> Source excerpt:
----

I notice that you have a lot of specific examples of bad answers but no specific examples of good answers - are good answers just obviously good, or are ~all answers not specifically called out as bad answers generally good, or something else? Would be curious to see some examples of good answers.

On the whole are they worth doing for the average person? Sounds like you're pretty good at this kind of thing and got a ton of practice and it's still meh

I haven't looked into this recently, but last time I looked at the literature behavioral interviews were far more predictive of job performance than other interviewing methods.

It's possible that they've become less predictive as people started preparing for them more.

The two highest mean validity paired procedures for predicting job performance are general mental ability (GMA) plus an integrity test, and GMA + a structured interview (Schmidt et al 2016 meta-analysis of "100 years of research in personnel selection", reviewing 31 procedures, via 80,000 Hours – check out Table 2 on page 71). GMA alone beats all other single procedures; integrity tests not only beat all other non-GMA procedures but also correlate nearly zero with GMA, hence the combination efficacy. 

A bit more on integrity tests, if you (like me) weren't clear on them:

These tests are used in business and industry to hire employees with reduced probability of counterproductive work behaviors on the job, such as fighting, drinking or taking drugs, stealing from the employer, equipment sabotage, or excessive absenteeism. Integrity tests do predict these behaviors, but surprisingly they also predict overall job performance (Ones, Viswesvaran, & Schmidt, 1993).

----

> Records:
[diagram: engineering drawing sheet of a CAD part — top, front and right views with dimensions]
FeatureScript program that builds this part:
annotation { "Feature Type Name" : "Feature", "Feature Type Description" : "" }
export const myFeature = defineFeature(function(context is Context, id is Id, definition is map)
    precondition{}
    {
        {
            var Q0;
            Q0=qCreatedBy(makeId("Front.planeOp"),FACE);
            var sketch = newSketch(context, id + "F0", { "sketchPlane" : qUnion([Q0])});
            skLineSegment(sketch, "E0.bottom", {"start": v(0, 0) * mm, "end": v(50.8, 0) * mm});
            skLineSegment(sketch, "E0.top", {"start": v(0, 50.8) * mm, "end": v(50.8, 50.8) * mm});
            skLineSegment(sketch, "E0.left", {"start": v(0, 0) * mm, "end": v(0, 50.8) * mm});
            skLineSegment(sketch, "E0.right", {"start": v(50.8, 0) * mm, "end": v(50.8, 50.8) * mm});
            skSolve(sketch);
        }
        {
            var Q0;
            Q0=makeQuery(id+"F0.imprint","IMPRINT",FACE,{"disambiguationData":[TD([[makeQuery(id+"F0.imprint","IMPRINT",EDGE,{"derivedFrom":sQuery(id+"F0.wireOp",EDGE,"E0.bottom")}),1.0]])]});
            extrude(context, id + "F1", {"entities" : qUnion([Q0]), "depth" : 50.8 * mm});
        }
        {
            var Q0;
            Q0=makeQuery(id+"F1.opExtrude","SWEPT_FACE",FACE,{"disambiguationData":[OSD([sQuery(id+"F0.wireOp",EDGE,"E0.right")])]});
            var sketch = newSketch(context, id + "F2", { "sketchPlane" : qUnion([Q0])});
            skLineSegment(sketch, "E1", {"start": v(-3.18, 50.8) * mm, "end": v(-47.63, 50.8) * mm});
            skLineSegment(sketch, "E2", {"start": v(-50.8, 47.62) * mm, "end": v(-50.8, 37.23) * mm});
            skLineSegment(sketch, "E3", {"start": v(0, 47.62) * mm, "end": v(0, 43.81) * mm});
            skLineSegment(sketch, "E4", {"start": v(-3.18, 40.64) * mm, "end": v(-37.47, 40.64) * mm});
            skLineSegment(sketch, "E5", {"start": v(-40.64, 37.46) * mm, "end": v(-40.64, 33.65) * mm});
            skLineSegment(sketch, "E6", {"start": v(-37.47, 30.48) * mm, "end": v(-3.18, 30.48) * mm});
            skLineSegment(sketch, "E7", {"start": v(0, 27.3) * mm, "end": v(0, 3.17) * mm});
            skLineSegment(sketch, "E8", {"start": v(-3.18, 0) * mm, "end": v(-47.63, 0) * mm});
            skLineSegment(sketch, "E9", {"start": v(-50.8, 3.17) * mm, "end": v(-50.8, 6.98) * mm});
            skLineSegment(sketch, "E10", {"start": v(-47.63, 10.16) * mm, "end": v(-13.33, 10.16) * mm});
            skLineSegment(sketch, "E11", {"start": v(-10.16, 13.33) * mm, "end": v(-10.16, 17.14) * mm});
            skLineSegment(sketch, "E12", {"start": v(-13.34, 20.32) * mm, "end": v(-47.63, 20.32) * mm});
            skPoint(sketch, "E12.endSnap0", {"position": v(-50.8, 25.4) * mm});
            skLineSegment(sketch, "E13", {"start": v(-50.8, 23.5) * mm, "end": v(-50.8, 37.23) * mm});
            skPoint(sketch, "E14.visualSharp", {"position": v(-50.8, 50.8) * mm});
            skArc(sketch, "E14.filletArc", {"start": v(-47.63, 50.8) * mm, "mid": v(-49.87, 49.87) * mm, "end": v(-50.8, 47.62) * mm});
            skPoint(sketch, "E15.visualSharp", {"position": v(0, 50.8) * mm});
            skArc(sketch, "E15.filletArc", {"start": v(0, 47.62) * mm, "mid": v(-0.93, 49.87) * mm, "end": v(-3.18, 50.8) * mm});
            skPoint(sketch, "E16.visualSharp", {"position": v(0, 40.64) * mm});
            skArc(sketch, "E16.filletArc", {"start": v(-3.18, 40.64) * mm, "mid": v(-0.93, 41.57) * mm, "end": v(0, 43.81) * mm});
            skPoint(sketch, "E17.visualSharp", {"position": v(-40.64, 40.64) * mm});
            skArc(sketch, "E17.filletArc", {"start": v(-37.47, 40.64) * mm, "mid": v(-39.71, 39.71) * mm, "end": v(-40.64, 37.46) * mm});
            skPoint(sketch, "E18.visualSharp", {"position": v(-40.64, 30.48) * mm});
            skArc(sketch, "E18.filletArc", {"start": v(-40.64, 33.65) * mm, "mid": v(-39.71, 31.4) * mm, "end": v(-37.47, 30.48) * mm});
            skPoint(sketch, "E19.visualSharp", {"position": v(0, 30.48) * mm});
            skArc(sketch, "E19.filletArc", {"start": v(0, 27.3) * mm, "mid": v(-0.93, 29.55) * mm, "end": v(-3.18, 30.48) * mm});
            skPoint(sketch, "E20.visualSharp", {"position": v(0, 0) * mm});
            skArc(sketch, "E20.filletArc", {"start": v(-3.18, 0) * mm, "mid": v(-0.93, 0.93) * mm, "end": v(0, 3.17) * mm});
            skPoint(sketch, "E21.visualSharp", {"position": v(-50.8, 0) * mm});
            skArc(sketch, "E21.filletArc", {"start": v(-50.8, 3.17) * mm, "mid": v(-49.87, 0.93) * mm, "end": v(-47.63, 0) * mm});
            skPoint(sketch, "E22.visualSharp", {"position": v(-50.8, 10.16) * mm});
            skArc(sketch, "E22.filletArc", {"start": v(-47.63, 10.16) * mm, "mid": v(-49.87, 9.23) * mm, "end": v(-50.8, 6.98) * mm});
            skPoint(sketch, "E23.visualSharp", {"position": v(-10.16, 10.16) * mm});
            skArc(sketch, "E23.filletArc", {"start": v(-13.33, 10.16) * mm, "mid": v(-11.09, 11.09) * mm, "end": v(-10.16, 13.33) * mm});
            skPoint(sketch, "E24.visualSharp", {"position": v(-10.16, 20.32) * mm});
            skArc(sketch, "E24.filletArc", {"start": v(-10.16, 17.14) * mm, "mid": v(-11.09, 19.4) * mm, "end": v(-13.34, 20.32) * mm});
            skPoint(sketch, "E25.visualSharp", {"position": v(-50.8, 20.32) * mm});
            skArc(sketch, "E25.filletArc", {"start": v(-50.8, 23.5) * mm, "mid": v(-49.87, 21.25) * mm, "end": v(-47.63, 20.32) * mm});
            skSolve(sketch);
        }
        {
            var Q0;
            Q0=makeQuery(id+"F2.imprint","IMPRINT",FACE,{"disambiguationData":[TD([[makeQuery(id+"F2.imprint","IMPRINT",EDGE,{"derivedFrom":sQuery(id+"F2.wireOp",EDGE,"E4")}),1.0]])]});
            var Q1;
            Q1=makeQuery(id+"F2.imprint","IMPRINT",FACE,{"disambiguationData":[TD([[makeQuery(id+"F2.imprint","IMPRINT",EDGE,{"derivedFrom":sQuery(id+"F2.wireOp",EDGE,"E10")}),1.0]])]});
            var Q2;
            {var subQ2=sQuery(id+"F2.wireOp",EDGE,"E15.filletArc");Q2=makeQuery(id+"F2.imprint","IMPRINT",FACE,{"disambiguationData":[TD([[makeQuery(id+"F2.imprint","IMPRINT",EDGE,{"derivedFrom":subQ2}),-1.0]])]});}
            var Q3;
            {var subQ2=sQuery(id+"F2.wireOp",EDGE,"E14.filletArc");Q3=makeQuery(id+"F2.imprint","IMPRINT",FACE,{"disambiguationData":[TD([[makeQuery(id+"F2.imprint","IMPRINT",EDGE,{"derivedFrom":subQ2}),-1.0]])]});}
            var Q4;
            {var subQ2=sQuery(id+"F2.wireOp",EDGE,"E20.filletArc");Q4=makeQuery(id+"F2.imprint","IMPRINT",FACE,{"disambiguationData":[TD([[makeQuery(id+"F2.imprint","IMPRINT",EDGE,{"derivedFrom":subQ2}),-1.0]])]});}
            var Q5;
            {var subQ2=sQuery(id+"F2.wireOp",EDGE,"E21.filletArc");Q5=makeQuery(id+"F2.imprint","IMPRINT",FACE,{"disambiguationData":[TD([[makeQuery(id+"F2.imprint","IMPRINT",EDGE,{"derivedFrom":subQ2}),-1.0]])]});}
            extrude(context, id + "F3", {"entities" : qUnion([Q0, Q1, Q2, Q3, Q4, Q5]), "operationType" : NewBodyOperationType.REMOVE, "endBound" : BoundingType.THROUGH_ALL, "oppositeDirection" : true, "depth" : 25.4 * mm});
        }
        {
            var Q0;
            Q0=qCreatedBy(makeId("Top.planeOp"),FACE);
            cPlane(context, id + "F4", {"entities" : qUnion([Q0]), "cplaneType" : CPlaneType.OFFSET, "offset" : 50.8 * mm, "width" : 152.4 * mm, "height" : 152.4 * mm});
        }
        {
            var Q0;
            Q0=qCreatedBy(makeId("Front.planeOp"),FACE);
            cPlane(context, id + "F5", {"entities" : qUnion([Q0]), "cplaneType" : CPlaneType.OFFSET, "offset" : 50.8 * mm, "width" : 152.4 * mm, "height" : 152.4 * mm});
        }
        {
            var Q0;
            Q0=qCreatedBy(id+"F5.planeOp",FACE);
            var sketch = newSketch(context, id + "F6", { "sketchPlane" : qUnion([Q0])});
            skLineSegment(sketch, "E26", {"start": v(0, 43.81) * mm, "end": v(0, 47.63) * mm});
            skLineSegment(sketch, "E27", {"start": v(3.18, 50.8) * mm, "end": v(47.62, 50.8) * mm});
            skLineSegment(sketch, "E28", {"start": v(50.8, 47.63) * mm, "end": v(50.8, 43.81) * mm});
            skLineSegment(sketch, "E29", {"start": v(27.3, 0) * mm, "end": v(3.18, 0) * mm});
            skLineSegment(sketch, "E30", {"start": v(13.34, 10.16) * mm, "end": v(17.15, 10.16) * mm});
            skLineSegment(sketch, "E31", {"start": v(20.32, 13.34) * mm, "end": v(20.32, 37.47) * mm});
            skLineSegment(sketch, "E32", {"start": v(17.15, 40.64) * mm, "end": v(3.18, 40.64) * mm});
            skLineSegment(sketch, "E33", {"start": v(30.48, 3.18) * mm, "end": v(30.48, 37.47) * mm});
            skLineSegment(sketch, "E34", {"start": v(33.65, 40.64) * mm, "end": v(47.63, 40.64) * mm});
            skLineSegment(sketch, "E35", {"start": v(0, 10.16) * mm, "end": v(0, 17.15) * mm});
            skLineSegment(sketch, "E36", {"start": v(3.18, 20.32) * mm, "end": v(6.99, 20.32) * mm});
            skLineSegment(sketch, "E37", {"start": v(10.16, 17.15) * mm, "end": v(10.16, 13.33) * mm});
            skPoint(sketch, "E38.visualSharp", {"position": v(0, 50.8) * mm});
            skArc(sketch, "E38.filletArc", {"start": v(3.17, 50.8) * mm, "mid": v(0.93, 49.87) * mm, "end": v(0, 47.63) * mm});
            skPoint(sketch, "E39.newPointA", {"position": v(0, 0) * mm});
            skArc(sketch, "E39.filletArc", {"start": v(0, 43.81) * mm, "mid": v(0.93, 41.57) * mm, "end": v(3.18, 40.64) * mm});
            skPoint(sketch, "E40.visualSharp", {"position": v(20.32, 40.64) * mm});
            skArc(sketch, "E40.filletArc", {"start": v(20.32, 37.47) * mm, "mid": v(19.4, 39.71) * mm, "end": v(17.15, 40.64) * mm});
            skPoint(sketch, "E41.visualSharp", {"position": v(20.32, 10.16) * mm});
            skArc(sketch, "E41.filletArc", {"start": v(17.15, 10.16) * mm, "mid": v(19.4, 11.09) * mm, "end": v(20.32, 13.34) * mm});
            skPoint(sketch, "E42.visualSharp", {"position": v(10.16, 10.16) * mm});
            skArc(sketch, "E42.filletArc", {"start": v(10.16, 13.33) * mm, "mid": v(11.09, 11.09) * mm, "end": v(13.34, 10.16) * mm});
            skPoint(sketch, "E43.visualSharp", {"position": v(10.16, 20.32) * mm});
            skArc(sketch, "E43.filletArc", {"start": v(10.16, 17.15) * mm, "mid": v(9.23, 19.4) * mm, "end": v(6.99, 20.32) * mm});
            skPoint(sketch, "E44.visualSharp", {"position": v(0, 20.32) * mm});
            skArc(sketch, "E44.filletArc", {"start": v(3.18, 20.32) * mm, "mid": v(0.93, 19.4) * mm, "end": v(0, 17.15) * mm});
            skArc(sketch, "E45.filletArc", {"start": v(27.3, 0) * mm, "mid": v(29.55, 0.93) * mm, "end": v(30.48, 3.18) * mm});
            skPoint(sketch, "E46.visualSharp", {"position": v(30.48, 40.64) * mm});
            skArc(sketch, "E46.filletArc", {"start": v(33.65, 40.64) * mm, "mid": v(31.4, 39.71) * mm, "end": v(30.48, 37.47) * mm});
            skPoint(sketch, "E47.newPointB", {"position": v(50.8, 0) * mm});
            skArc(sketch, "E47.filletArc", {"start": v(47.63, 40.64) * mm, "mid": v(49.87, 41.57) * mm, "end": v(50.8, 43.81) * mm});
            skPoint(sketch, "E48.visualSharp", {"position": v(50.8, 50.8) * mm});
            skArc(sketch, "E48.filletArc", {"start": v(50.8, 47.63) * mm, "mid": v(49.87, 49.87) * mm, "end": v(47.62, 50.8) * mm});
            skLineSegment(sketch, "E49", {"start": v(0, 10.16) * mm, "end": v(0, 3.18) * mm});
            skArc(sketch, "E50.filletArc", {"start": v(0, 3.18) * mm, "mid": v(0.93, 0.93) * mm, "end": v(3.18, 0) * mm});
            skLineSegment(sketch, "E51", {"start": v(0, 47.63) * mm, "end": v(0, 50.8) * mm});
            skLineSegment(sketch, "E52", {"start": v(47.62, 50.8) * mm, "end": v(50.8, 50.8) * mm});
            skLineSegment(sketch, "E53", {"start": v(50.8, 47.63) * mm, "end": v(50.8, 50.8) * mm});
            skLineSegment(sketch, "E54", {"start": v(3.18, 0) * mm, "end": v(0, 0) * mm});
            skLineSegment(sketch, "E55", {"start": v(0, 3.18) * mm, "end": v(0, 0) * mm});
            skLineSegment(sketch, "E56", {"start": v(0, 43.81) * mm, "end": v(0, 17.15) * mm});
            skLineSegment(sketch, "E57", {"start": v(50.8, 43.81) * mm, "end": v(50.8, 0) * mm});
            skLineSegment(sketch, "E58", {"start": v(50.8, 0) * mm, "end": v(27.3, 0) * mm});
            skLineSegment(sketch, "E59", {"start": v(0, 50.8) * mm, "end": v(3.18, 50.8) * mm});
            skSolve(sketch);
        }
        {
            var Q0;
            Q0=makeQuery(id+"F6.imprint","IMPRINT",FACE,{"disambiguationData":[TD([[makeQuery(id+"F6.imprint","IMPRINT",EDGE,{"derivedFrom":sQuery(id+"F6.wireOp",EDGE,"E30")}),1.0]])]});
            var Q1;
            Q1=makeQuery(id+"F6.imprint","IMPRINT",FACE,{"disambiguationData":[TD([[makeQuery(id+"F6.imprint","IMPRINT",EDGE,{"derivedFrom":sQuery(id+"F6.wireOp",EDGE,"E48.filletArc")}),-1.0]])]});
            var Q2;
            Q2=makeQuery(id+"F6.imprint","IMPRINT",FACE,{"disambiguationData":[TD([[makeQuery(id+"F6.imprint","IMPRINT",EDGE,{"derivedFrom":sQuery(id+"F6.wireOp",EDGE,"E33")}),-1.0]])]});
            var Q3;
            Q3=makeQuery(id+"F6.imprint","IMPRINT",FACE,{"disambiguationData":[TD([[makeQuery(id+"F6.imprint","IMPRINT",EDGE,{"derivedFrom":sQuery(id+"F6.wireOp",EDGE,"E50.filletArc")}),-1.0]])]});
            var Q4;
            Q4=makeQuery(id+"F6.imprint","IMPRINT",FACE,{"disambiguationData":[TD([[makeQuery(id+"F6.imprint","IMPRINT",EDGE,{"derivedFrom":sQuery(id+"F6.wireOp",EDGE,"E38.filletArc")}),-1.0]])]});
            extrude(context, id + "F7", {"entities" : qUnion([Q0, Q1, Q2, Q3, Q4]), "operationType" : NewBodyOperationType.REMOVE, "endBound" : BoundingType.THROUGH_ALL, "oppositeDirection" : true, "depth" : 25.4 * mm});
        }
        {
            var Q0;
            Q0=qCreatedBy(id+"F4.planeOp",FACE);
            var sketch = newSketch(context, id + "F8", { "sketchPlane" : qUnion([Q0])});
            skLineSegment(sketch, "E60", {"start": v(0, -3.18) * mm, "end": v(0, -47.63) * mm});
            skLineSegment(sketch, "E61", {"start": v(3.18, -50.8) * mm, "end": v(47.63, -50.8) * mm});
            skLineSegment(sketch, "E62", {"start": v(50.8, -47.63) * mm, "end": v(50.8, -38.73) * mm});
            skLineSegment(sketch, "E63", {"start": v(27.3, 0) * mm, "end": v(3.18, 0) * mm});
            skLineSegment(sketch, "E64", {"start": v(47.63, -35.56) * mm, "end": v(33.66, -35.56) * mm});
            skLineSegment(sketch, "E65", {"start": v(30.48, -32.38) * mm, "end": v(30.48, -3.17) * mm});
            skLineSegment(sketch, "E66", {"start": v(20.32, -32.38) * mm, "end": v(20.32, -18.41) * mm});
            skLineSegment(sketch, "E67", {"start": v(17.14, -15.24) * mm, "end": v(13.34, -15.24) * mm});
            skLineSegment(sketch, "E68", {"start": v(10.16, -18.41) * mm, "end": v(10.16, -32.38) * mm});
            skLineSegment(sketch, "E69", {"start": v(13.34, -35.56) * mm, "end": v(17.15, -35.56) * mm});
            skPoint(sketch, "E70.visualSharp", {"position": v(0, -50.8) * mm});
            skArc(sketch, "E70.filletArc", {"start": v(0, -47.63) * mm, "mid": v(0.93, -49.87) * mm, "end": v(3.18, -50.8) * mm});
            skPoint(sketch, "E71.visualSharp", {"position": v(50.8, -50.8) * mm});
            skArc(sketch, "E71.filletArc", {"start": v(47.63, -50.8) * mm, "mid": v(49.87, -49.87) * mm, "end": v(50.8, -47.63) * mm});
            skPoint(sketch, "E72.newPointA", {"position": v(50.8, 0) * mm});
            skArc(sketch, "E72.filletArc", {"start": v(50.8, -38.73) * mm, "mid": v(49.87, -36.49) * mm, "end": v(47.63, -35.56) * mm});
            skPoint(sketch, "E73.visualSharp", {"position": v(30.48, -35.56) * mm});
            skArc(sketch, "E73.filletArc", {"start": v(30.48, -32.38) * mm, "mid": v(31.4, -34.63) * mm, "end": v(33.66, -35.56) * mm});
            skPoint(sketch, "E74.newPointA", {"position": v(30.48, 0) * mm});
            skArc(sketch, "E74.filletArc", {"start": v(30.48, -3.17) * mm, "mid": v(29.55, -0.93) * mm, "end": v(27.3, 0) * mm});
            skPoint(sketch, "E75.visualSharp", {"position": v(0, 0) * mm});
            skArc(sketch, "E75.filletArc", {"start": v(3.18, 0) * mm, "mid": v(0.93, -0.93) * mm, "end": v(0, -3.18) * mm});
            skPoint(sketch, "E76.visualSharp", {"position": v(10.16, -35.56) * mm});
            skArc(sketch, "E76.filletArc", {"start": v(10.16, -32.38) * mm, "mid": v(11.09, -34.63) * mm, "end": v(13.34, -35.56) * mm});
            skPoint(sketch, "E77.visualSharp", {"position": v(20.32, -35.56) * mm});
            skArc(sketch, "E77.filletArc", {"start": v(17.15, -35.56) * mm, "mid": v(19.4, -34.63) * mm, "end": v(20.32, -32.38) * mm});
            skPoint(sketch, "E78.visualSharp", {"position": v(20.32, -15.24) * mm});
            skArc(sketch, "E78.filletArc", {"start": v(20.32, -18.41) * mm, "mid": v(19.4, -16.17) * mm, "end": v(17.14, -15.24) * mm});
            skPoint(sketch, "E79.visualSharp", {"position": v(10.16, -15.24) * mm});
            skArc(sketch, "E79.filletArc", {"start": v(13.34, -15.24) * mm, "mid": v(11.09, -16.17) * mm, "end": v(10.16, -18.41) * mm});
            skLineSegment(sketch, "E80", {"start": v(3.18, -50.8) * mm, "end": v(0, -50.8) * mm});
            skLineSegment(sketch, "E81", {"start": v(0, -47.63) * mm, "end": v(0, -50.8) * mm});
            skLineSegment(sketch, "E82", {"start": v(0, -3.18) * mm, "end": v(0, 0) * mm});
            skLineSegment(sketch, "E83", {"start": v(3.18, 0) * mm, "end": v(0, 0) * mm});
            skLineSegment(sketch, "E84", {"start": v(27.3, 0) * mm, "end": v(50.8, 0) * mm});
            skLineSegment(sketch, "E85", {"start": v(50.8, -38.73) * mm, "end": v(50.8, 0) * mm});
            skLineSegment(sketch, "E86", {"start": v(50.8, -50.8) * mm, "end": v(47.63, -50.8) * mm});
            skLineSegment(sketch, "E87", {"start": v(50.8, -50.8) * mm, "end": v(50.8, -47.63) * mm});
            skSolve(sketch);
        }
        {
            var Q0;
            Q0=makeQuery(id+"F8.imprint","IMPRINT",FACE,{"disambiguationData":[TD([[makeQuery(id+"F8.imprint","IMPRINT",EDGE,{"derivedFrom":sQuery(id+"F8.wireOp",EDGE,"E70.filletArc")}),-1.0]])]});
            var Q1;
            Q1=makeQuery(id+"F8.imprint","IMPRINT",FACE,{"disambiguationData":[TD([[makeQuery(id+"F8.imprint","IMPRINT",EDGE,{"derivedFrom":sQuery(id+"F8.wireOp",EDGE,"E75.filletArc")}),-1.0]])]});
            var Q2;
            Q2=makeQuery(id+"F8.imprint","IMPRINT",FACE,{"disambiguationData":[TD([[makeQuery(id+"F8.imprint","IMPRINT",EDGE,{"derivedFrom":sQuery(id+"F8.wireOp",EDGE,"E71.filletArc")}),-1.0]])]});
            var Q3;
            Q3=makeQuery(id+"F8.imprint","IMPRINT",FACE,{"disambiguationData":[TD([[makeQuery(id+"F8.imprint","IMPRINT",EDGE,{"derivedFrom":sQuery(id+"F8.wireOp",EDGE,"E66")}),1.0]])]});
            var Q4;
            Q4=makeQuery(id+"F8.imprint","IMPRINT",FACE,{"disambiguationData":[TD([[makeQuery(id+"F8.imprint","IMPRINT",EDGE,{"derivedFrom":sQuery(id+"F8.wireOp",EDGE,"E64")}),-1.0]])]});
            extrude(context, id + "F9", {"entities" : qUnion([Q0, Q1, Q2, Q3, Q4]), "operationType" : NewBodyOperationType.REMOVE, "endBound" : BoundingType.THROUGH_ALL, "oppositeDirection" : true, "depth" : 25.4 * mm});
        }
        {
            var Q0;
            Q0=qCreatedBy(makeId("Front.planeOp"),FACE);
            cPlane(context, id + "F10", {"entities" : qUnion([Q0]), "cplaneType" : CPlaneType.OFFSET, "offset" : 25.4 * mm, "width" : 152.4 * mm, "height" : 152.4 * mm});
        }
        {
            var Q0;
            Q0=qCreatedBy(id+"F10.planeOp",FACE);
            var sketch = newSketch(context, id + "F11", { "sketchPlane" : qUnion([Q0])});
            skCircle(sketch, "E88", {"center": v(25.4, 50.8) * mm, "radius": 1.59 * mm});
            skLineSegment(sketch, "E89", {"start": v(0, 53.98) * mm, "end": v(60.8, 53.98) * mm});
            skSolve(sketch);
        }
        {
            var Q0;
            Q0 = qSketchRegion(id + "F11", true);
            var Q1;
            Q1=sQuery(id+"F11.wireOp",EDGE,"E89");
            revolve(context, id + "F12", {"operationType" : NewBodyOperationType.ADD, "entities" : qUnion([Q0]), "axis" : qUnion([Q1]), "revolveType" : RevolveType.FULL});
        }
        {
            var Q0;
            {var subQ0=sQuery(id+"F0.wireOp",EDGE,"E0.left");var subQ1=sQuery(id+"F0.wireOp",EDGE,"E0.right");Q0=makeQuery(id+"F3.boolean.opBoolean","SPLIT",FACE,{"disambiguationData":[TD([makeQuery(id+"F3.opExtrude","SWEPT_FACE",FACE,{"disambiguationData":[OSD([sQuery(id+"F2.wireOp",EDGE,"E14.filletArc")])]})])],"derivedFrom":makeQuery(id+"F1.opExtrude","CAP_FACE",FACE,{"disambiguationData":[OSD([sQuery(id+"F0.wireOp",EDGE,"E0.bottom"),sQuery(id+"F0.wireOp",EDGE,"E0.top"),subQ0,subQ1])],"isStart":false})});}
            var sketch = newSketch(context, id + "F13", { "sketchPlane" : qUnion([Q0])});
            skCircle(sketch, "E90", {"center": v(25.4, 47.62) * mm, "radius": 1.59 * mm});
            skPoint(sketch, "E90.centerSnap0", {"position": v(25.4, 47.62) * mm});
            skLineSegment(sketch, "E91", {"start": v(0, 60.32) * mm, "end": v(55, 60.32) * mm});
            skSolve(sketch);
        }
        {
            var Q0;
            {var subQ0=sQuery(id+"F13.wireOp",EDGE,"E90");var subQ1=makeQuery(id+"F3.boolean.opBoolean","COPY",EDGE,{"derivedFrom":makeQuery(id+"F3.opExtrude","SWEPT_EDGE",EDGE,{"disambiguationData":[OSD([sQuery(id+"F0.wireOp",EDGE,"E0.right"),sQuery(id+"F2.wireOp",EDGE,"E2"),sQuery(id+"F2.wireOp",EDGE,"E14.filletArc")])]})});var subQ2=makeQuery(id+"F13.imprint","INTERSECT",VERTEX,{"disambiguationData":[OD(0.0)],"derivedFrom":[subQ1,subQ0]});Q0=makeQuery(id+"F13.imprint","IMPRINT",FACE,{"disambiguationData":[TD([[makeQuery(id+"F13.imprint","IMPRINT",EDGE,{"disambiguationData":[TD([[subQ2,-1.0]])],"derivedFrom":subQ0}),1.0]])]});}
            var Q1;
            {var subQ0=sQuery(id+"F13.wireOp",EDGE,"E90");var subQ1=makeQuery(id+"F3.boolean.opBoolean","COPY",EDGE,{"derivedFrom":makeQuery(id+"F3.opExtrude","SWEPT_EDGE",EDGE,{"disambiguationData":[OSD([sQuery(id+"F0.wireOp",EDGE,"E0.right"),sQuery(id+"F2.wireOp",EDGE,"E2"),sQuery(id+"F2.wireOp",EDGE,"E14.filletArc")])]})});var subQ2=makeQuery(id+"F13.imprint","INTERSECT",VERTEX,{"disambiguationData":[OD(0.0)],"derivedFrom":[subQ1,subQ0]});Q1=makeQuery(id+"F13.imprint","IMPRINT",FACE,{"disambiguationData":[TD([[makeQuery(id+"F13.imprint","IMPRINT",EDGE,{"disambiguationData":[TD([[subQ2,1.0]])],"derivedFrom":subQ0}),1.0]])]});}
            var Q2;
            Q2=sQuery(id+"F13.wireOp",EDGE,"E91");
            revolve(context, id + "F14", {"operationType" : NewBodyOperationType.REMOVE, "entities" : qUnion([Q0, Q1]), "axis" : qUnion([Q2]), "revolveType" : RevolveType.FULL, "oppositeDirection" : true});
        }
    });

----

> Problems to solve:
1) In the forum discussion of interviews and hiring tests, translate this sentence into Spanish: "It's possible that they've become less predictive as people started preparing for them more."
2) Carry the forum discussion of interviews and hiring tests forward from its last sentence, adding a few more sentences in the same voice.

> Task-by-task outputs:
1) Es posible que se hayan vuelto menos predictivas a medida que la gente empezó a prepararse más para ellas.

2)
Behavioral interviews – which Schmidt et al call situational judgment tests – are either middle of the rankings (for knowledge-based tests) or near the bottom (for behavioral tendencies). Given this, I'd be curious what value Ben gets out of investing nontrivial effort into running them, cf. Luke's comment.

Communication bandwidth: if you find that you’re struggling to understand what the person is saying or get on the same page as them, this is a bad sign about your ability to discuss nuanced topics in the future if you work together.

Just pulling this quote out to highlight the most critical bit. Everything else is about distinguishing between BS and ability to remember, understand, and communicate details of an event (note: this is a skill not often found at the 100 IQ level). That second thing isn't necessarily a job requirement for all positions (eg sales, entry level positions), but being comfortable talking with your direct reports is always critical.

I really appreciate this post!